Su Yinglong, Zhang Zhongjian, Zhu Jundong, Shi Jianhong, Wei Huawei, Xie Bing, Shi Huahong
Shanghai Engineering Research Center of Biotransformation on Organic Solid Waste, Shanghai Key Lab for Urban Ecological Processes and Eco-Restoration, School of Ecological and Environmental Sciences, East China Normal University, Shanghai, 200241, China; Engineering Research Center for Nanophotonics & Advanced Instrument, Ministry of Education, East China Normal University, Shanghai, 200241, China; Shanghai Institute of Pollution Control and Ecological Security, Shanghai, 200092, China.
Shanghai Engineering Research Center of Biotransformation on Organic Solid Waste, Shanghai Key Lab for Urban Ecological Processes and Eco-Restoration, School of Ecological and Environmental Sciences, East China Normal University, Shanghai, 200241, China.
Environ Pollut. 2021 Feb 1;270:116278. doi: 10.1016/j.envpol.2020.116278. Epub 2020 Dec 11.
Microplastics (MPs) are found to be ubiquitous and serve as vectors for other contaminants, and the inevitable aging process changes MP properties and fates.
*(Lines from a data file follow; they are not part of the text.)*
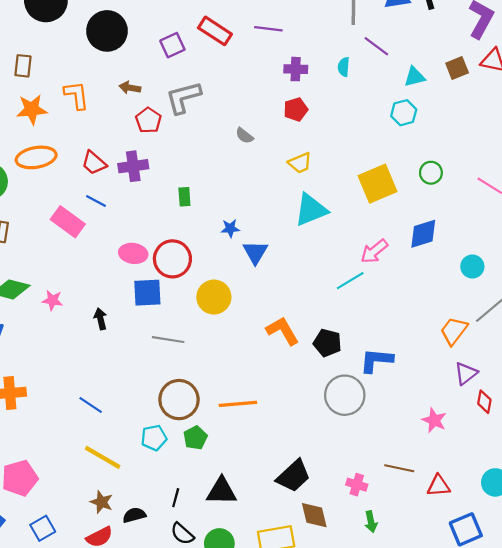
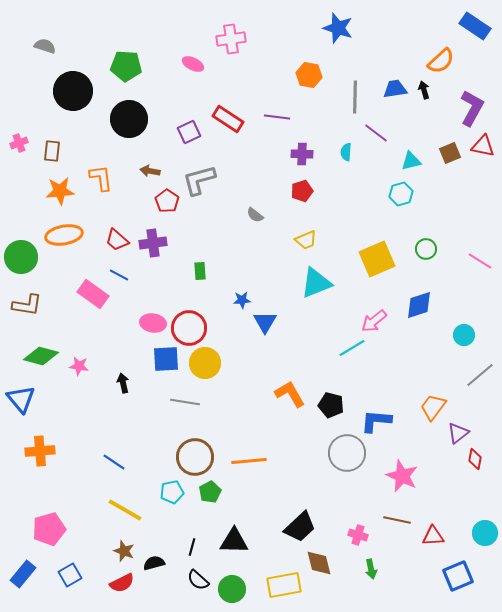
yellow circle: (214, 297) -> (205, 363), moved
orange trapezoid: (454, 331) -> (433, 407), moved
pink star: (434, 420) -> (402, 476), moved, size x1.4

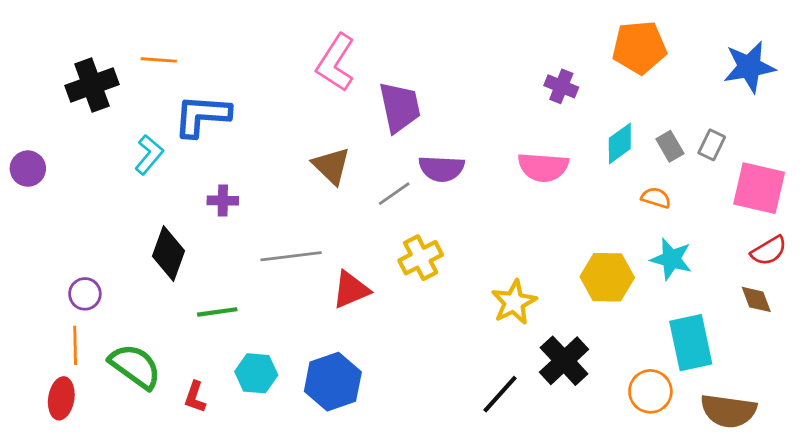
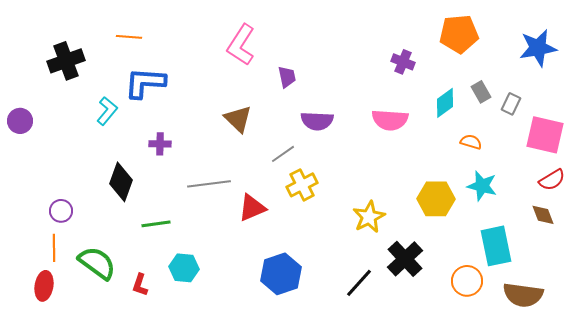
orange line: (159, 60) -> (129, 37), moved
purple trapezoid: (400, 107) -> (287, 77), size x0.6
gray rectangle: (670, 146) -> (481, 92), moved
gray line: (394, 194) -> (283, 154), moved
blue hexagon: (333, 382) -> (281, 274), moved

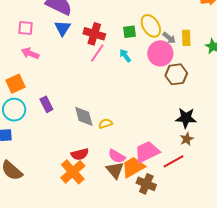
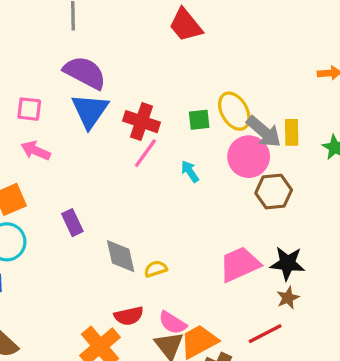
blue triangle: (63, 28) -> (90, 111), size x1.4
gray arrow: (169, 38) -> (264, 132), size x1.6
cyan arrow: (125, 56) -> (190, 172), moved
purple rectangle: (46, 104) -> (72, 223), moved
pink trapezoid: (147, 152) -> (240, 264), moved
red semicircle: (80, 154) -> (129, 316), moved

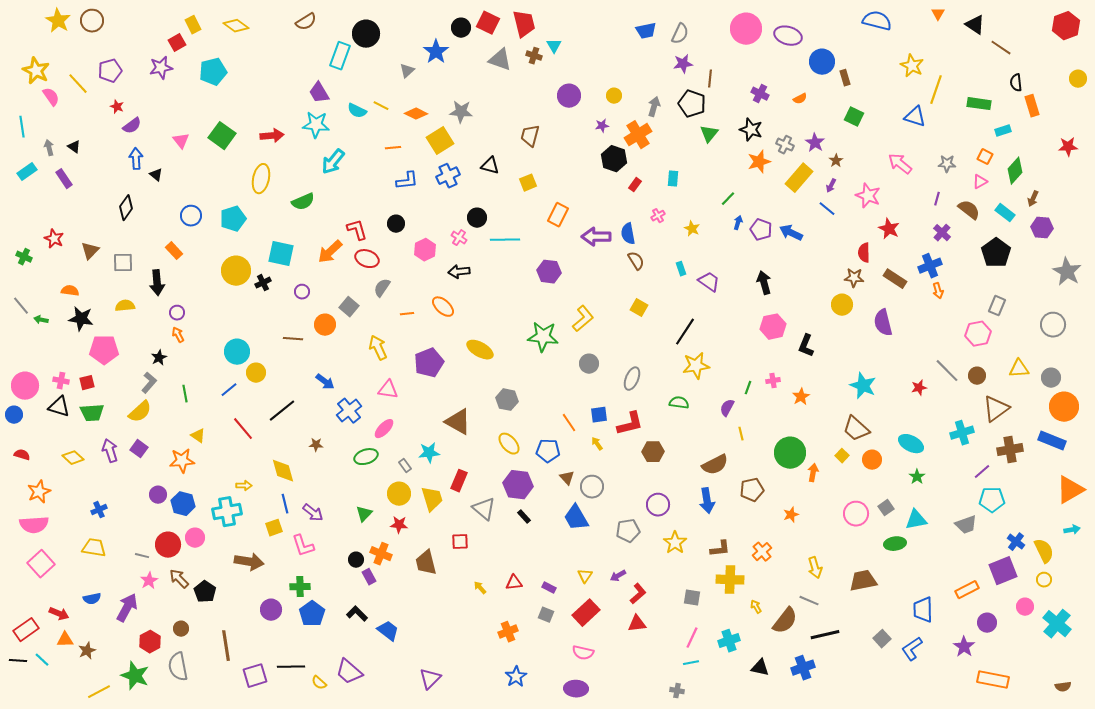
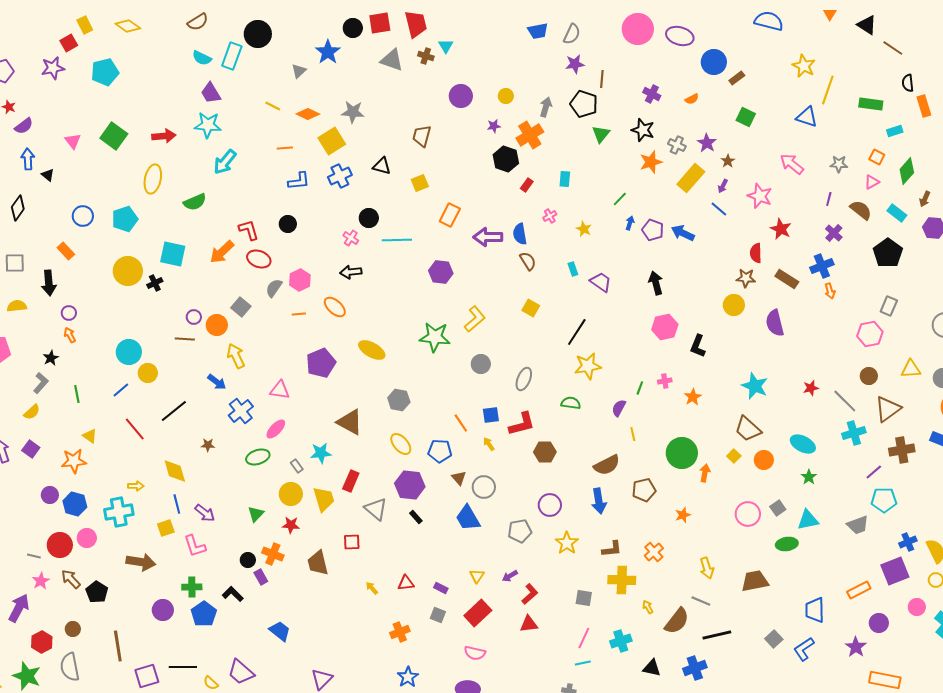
red square: (488, 23) -> (380, 23), turned -35
brown rectangle: (845, 78) -> (737, 78), turned 70
cyan semicircle: (357, 111) -> (202, 58), moved
pink hexagon: (425, 250) -> (300, 280), moved
purple circle: (302, 292) -> (194, 317), moved
yellow arrow: (378, 348) -> (236, 356), moved
gray line: (947, 371) -> (845, 401), moved
yellow semicircle: (140, 412) -> (32, 412), size x0.7
blue cross: (1016, 542) -> (908, 542), turned 30
black L-shape: (357, 614) -> (233, 594), moved

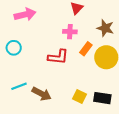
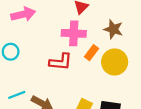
pink cross: (70, 32) -> (74, 33), size x1.5

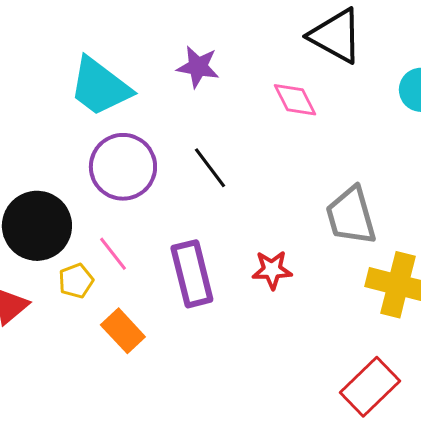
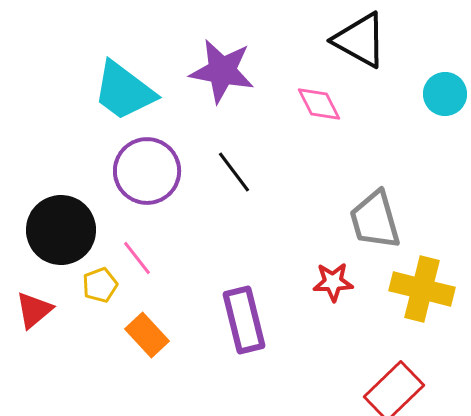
purple star: (198, 67) -> (222, 71), size x1.5
red star: (272, 270) -> (333, 282), moved
purple rectangle: (192, 274) -> (244, 320), moved

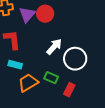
However, whether the MPs in aging process affects the fates of antibiotic resistance gene (ARGs) in aquatic environments is poorly understood. Herein, the physicochemical property alteration of MPs being aged in landfill leachate, an important reservoir of MPs and ARGs, was investigated, and microbial community evolution and ARGs occurrence of MP surface during the aging process were analyzed. Aging process remarkably altered surface properties, including increasing specific surface areas, causing the formation of oxygen-containing groups, and changing surface morphology, which further increased the probability of microbial colonization. The bacterial assemblage on MPs showed higher biofilm-forming and pathogenic potential compared to leachate. ARGs quantification results suggested that MPs exhibited selective enrichment for ARGs in a ratio of 5.7-10 folds, and the aging process enhanced the enrichment potential. Further co-occurrence networks suggested that the existence of non-random, closer and more stable ARGs-bacterial taxa relations on MP surface affected the ARG transmission. The study of ARG partitioning on MPs indicated that extracellular DNA was a nonnegligible reservoir of ARGs attached on MP surface, and that biofilm bacterial community influenced ARGs partitioning pattern during the aging process. This study confirmed that the aging process could enhance the potential of MPs as vectors for ARGs, which would promote the holistic understanding of MP behavior and risk in natural environments.
微塑料(MPs)被发现无处不在,并作为其他污染物的载体,而且不可避免的老化过程会改变微塑料的性质和归宿。然而,老化过程中的微塑料是否会影响水生环境中抗生素抗性基因(ARGs)的归宿,目前还知之甚少。在此,我们研究了在垃圾渗滤液(微塑料和抗生素抗性基因的一个重要储存库)中老化的微塑料的物理化学性质变化,并分析了老化过程中微塑料表面的微生物群落演变和抗生素抗性基因的出现情况。老化过程显著改变了表面性质,包括增加比表面积、导致含氧基团的形成以及改变表面形态,这进一步增加了微生物定殖的可能性。与渗滤液相比,微塑料上的细菌群落表现出更高的生物膜形成和致病潜力。抗生素抗性基因定量结果表明,微塑料对抗生素抗性基因表现出5.7至10倍的选择性富集,并且老化过程增强了这种富集潜力。进一步的共现网络表明,微塑料表面存在非随机、更紧密和更稳定的抗生素抗性基因-细菌分类群关系,影响了抗生素抗性基因的传播。对抗生素抗性基因在微塑料上的分配研究表明,细胞外DNA是附着在微塑料表面的抗生素抗性基因的一个不可忽视的储存库,并且生物膜细菌群落在老化过程中影响了抗生素抗性基因的分配模式。这项研究证实,老化过程可以增强微塑料作为抗生素抗性基因载体的潜力,这将促进对微塑料在自然环境中的行为和风险的全面理解。